At the end of the article, Emma reiterates the words from the title – Māori have had enough of explaining their right to exist. It is up to us now to learn about the history to understand why Maori are underserved and disadvantaged, to understand what the socio-economic, cultural and psychological impacts of colonial history have been on Māori. 

“Being kind is out. Being strategic is in. In the words of my Tukorehe cousin, Anahera Gildea – author, artist and aunty – we don’t need allies, we need accomplices. See you on the protest line, e hoa mā.”

For me, as someone just starting to find my place as an ally and what I need to do, this really resonated – be an accomplice – be there, actively supporting, doing, on the front line, not just standing by on the side supporting but not getting my hands dirty. Stand up and be counted but do it alongside, take some of the weight.  When the call to action came, I was there. On the protest line, holding my placard alongside many who I didn’t know but who felt the same way – Māori and Pākehā. Also alongside many who I do know, who I work with, who I have studied with, who are my friends. 

I met the wahine on her own as I walked home. She was standing proud on the roundabout at the end of my street, waving her hāhi Tino Rangatiratanga. I went to talk to her and asked her why she wasn’t with everyone else. She said that she had realised on the way there that it didn’t really matter where you stood as long as you stood. I reflected after that maybe her belief, her sense of identity in who she was and what she stood for meant that she didn’t need a crowd around her to validate her. She just knew that what she stood for was right.

This put me in mind of a podcast I listened to recently. Alex Barnes was a guest on Taringa Podcast. He talked to Paraone Gloyne about being an ally. Paraone described him as a “Pākehā pai”. He talked in the podcast about how it is important to hold onto who we are, our own identity, not try to be Māori but to hold fast to our values and be proud of who we are.
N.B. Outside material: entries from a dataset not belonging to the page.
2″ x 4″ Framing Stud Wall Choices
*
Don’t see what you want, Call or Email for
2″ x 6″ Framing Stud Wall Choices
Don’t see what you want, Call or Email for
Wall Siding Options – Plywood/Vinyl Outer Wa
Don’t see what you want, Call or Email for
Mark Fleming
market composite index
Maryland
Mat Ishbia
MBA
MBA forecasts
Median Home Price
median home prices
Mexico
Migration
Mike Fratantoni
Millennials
He used the kiwaha – ‘Maumau te pango’ but switched it up to ‘maumau te mā’. He explained that if we don’t know who we are, if we don’t understand where we come from, our own culture and how we are here, we can’t engage well with anyone.
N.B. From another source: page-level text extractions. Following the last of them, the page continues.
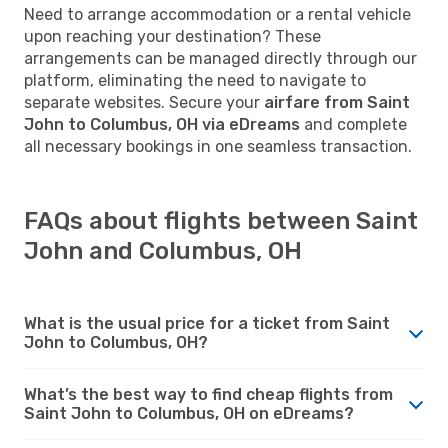
Need to arrange accommodation or a rental vehicle
upon reaching your destination? These
arrangements can be managed directly through our
platform, eliminating the need to navigate to
separate websites. Secure your
airfare from Saint
John to Columbus, OH via eDreams
and complete
all necessary bookings in one seamless transaction.
FAQs about flights between Saint
John and Columbus, OH
What is the usual price for a ticket from Saint
John to Columbus, OH?
What’s the best way to find cheap flights from
Saint John to Columbus, OH on eDreams?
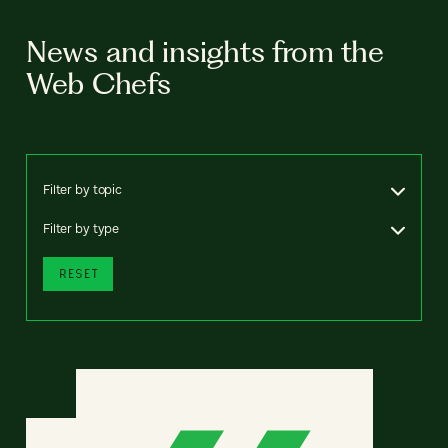
News and insights from the
Web Chefs
Filter by topic
Filter by type
RESET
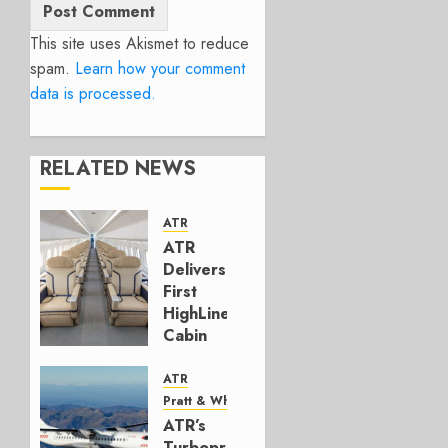
This site uses Akismet to reduce
spam.
Learn how your comment
data is processed.
RELATED NEWS
ATR
ATR
Delivers
First
HighLine
Cabin
MAY 20,
ATR
2026
Pratt & Whitney Canada
0
ATR’s
Turboprop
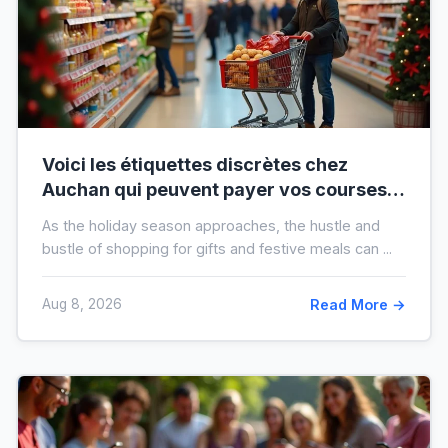
Voici les étiquettes discrètes chez
Auchan qui peuvent payer vos courses
de fin d’année sans que vous le sachiez
As the holiday season approaches, the hustle and
bustle of shopping for gifts and festive meals can ...
Aug 8, 2026
Read More →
So that got me thinking too. In my desire to learn te reo Māori, to immerse myself in all things Māori, in learning all I can about the history of Aotearoa and especially the Māaori history, am I losing sight of who I am, am I abandoning or denigrating my own cultural heritage? Ever since I learned about how the English colonised India, Africa, what they did to the Scots, the Welsh and the Irish, when I was a teenager, I developed a deep sense of shame about being English. I knew that I also had Irish heritage so I latched onto that and claimed ‘Irishness’ not realising at the time that my Irishness probably stemmed from Englishness and my ancestors were actually originally colonisers!

So, I think I need to do some deep thinking about who I am, where I come from, and come to terms with it without carrying shame for it but acknowledging it so that I can stand as an ally and an accomplice with integrity, humility and honesty.